Without offering any supporting evidence, a Wall Street Journal editorial claimed that "plenty of data" indicate "high customer satisfaction" with Health Savings Accounts (HSAs), the focal point of President Bush's healthcare plan. But the Employee Benefit Research Institute has found significant levels of dissatisfaction among people covered by the high-deductible, HSA-style plans.
A February 21 Wall Street Journal editorial (subscription required) claimed that "plenty of data" indicate "high customer satisfaction" with Health Savings Accounts (HSAs), the focal point of President Bush's health care plan. The Journal did not provide any such data. But contrary to the Journal's claim, the Employee Benefit Research Institute (EBRI) has found significant levels of dissatisfaction among people covered by the high-deductible, HSA-style plans -- also known as "consumer-driven" health plans -- that form the basis of Bush's health care proposal.
The Bush administration claims that "HSAs allow Americans to save tax-free dollars in accounts to pay for their health care expenses" and are "accompanied by high-deductible comprehensive insurance policies that cover preventive care and larger medical bills." The Journal editorial stated that the plan "combines an insurance policy with a deductible of $1,050 or more with a tax-free savings account to help people pay pre-deductible expenses." The EBRI survey focused on such policies, comparing two categories of health management -- high-deductible health plans (HDHPs), which "have a deductible of at least $1,000 for personal coverage or $2,000 for family coverage" (emphasis added), and consumer-driven health plans (CDHPs), which "had to meet these threshold deductible levels and have a tax-preferred savings account, such as a health savings account or health reimbursement arrangement" -- with comprehensive health plans "with no deductible or a deductible of up to $1,000 for personal coverage or up to $2,000 for family coverage" (emphasis added). The Bush plan is essentially what EBRI describes as a CDHP, requiring a deductible of more than $1,050 and offering tax-free accounts to cover medical expenses.
The EBRI study found that, among those covered by comprehensive health plans, 63 percent were "extremely or very satisfied," while only 42 percent of those covered by CDHPs expressed the same level of satisfaction. Dissatisfaction ranked much higher among those with the Bush-style plan than those enrolled in more traditional, comprehensive plans. Of those enrolled in CDHPs, 26 percent said they were "not satisfied," whereas only 8 percent covered by comprehensive plans were dissatisfied. EBRI also reported that 61 percent of respondents with comprehensive care said they were "extremely or very likely to stay" with their plan if offered the option to change, but only 46 percent of those with CDHPs said they were likely to stay with their plans.
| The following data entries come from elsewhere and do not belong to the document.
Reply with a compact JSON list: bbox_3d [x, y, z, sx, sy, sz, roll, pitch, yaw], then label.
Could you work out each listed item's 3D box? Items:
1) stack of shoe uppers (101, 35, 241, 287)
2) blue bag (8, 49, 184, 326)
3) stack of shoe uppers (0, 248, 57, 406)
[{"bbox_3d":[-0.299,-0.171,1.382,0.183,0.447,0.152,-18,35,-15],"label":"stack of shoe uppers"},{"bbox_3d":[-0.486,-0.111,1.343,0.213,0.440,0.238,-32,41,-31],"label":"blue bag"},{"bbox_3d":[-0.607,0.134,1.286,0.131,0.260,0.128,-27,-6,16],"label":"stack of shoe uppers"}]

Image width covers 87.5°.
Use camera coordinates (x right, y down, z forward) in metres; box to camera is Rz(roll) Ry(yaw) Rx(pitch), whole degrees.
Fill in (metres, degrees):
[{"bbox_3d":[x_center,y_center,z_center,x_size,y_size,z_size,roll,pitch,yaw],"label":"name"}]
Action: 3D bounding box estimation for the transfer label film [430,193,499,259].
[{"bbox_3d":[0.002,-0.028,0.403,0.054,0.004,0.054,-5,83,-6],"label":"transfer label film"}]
Thirty-three percent of those with CDHPs said they were "not likely to stay" with their plans if given the opportunity to switch, compared with only 11 percent of respondents with comprehensive coverage who said they were not likely to stay given the chance to change plans.
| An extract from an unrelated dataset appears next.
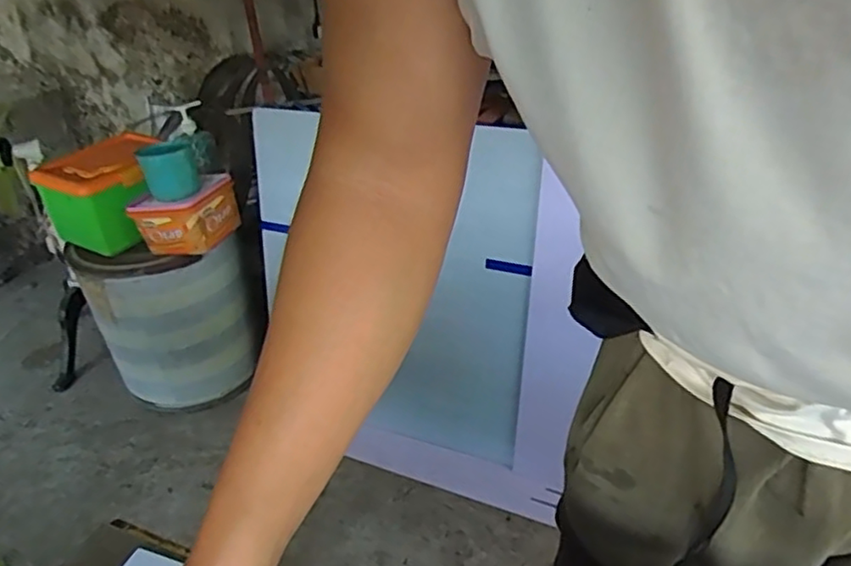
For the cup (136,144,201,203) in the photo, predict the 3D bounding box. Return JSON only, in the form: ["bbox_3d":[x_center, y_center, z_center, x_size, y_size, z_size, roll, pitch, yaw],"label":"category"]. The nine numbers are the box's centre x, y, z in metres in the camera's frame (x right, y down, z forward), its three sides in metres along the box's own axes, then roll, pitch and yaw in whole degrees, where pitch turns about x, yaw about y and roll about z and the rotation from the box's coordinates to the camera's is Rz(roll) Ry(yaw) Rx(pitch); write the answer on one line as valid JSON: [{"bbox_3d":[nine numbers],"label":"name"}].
[{"bbox_3d":[-0.566,-0.247,1.413,0.114,0.095,0.113,-2,32,2],"label":"cup"}]

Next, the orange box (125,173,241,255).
[{"bbox_3d":[-0.555,-0.163,1.497,0.175,0.141,0.187,7,33,16],"label":"orange box"}]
The survey also revealed that those with CDHPs were less likely than those in comprehensive plans to seek health care due to cost, especially respondents with an income below $50,000 per year. Of adults with health problems, 40 percent of those in CDHPs said they "have delayed or avoided getting health care due to cost." People enrolled in comprehensive plans were far less likely to delay or avoid seeking care for reasons of cost; only 21 percent with comprehensive coverage said that they had done so. Among those polled with annual incomes below $50,000, the percentages of those delaying or avoiding care for reasons of cost rise to 48 percent of those enrolled in CDHPs and 26 percent with comprehensive care. Overall, 35 percent of people with CDHPs say they have avoided obtaining care because of cost, compared with only 17 percent of those enrolled in a comprehensive plan.
From the February 21 Wall Street Journal editorial:
The centerpiece of his [President Bush's] strategy is the Health Savings Account, which combines an insurance policy with a deductible of $1,050 or more with a tax-free savings account to help people pay pre-deductible expenses. Critics say the relatively high deductible makes HSAs work only for the "healthy and wealthy."
But in fact HSAs are what health insurance would have looked like all along if the employer-insurance tax exemption never existed. That is, insurance for catastrophic illness to prevent destitution but not for routine care. (Think of it this way: What's the deductible on your car insurance?) And with more than three million HSA policies already in existence, there is plenty of data showing high customer satisfaction among policy holders of all ages and incomes.